[Saved entries]

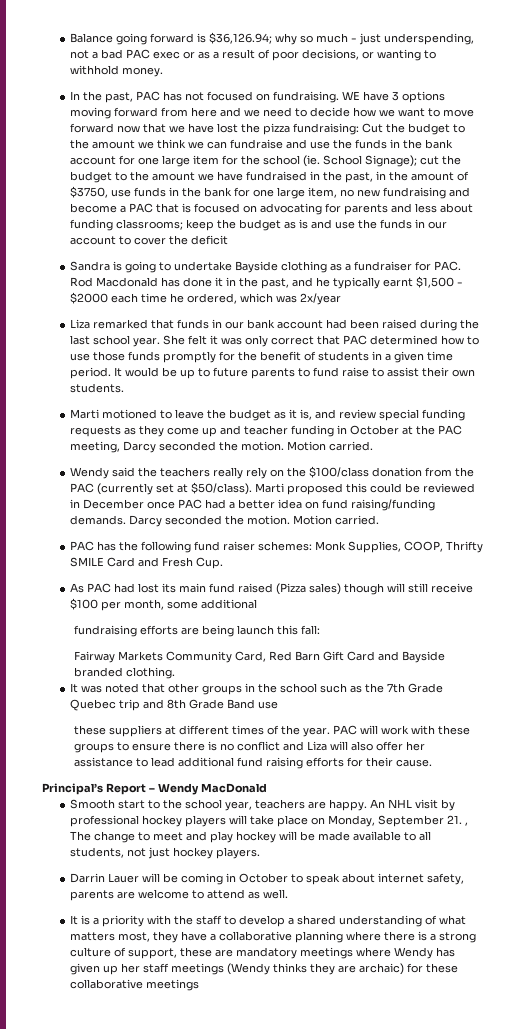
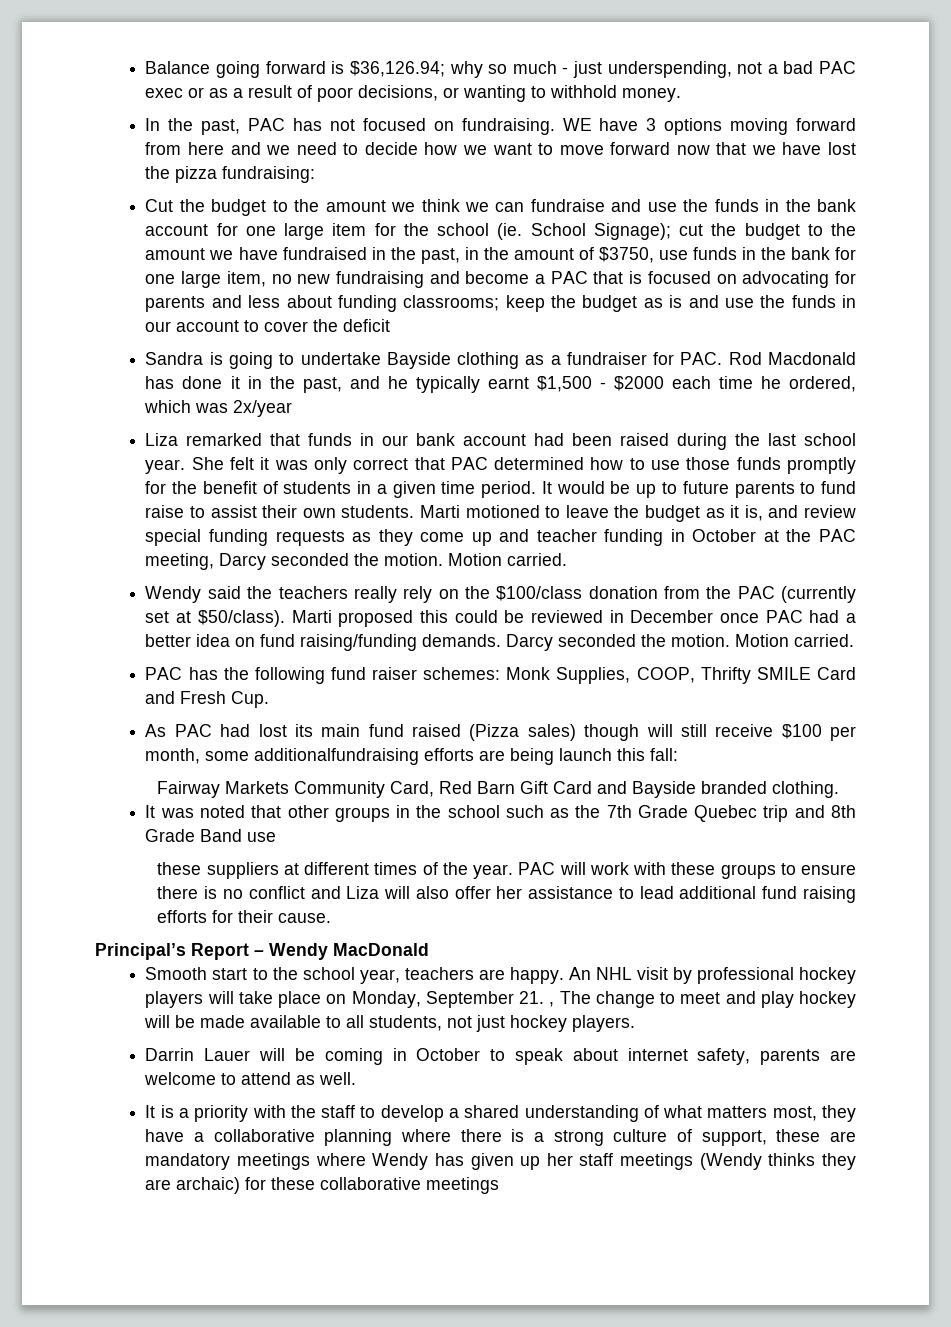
(360, 129) none -> (316, 174) //
(125, 388) // -> (415, 511) none
[201,599,258,609] [73,625,137,637] additional // fundraising -> [254,748,420,765] additionalfundraising

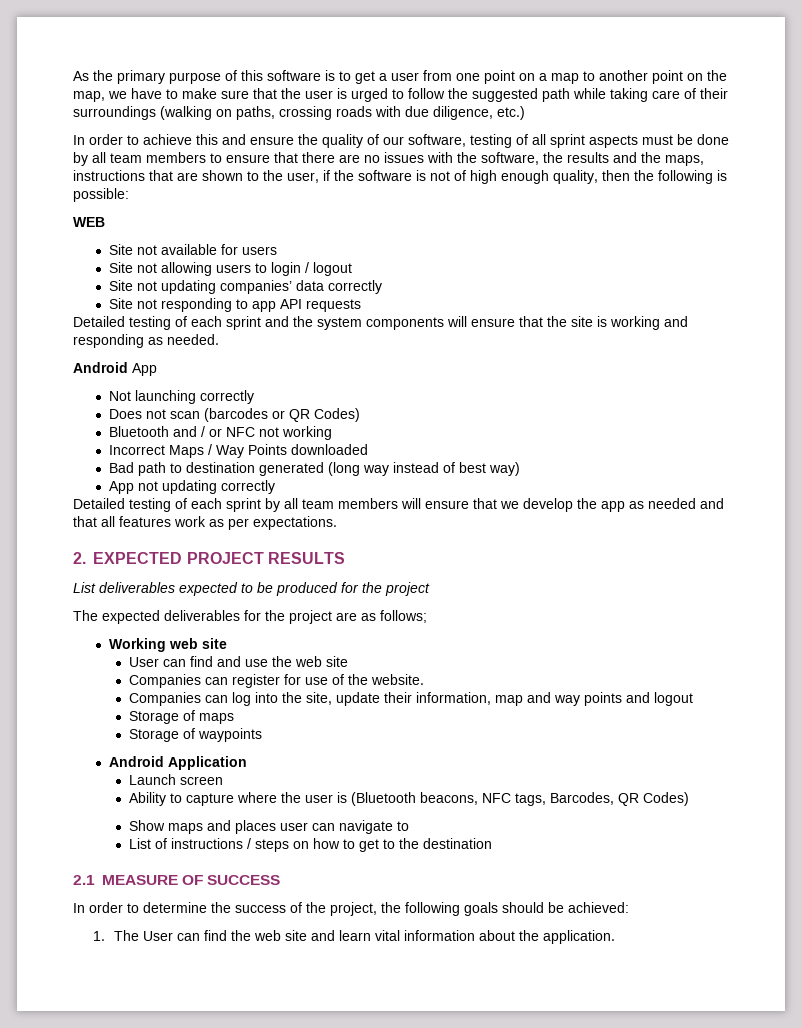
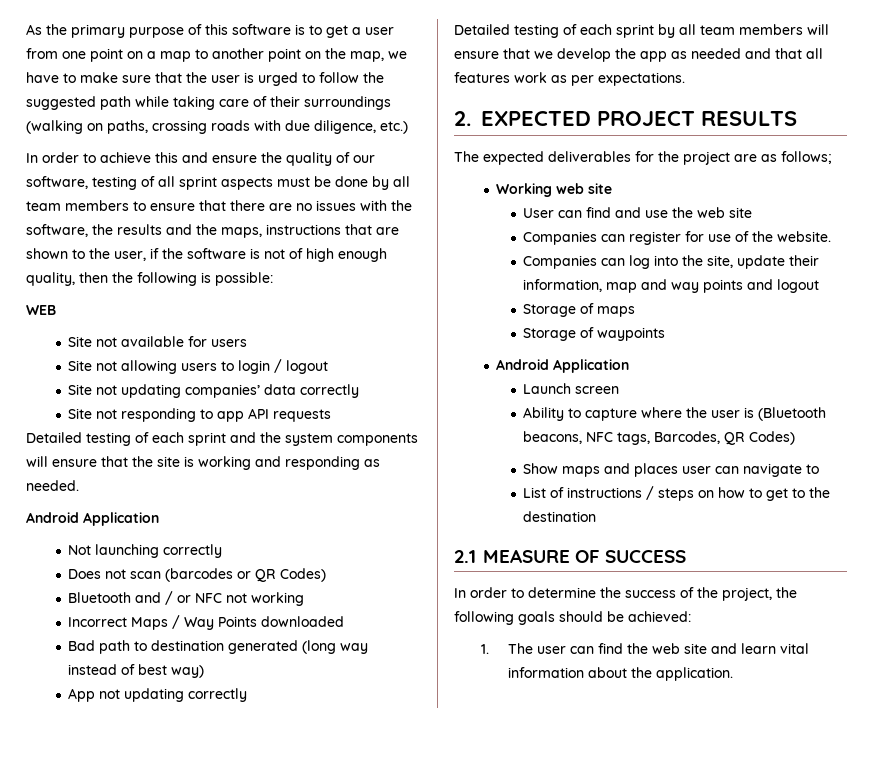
[132,363,157,376] App -> [83,512,159,526] Application
[73,582,430,596] // List deliverables expected to be produced for the project -> (797, 118) none
[142,931,173,941] User -> [536,646,566,654] user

• [TASK TO CARRY OUT]: Each line above should be printed again exactly, though the pictures should not be.

• [THE ANSWER]:
(360, 129) none -> (316, 174) //
(125, 388) // -> (415, 511) none
[201,599,258,609] [73,625,137,637] additional // fundraising -> [254,748,420,765] additionalfundraising

[132,363,157,376] App -> [83,512,159,526] Application
[73,582,430,596] // List deliverables expected to be produced for the project -> (797, 118) none
[142,931,173,941] User -> [536,646,566,654] user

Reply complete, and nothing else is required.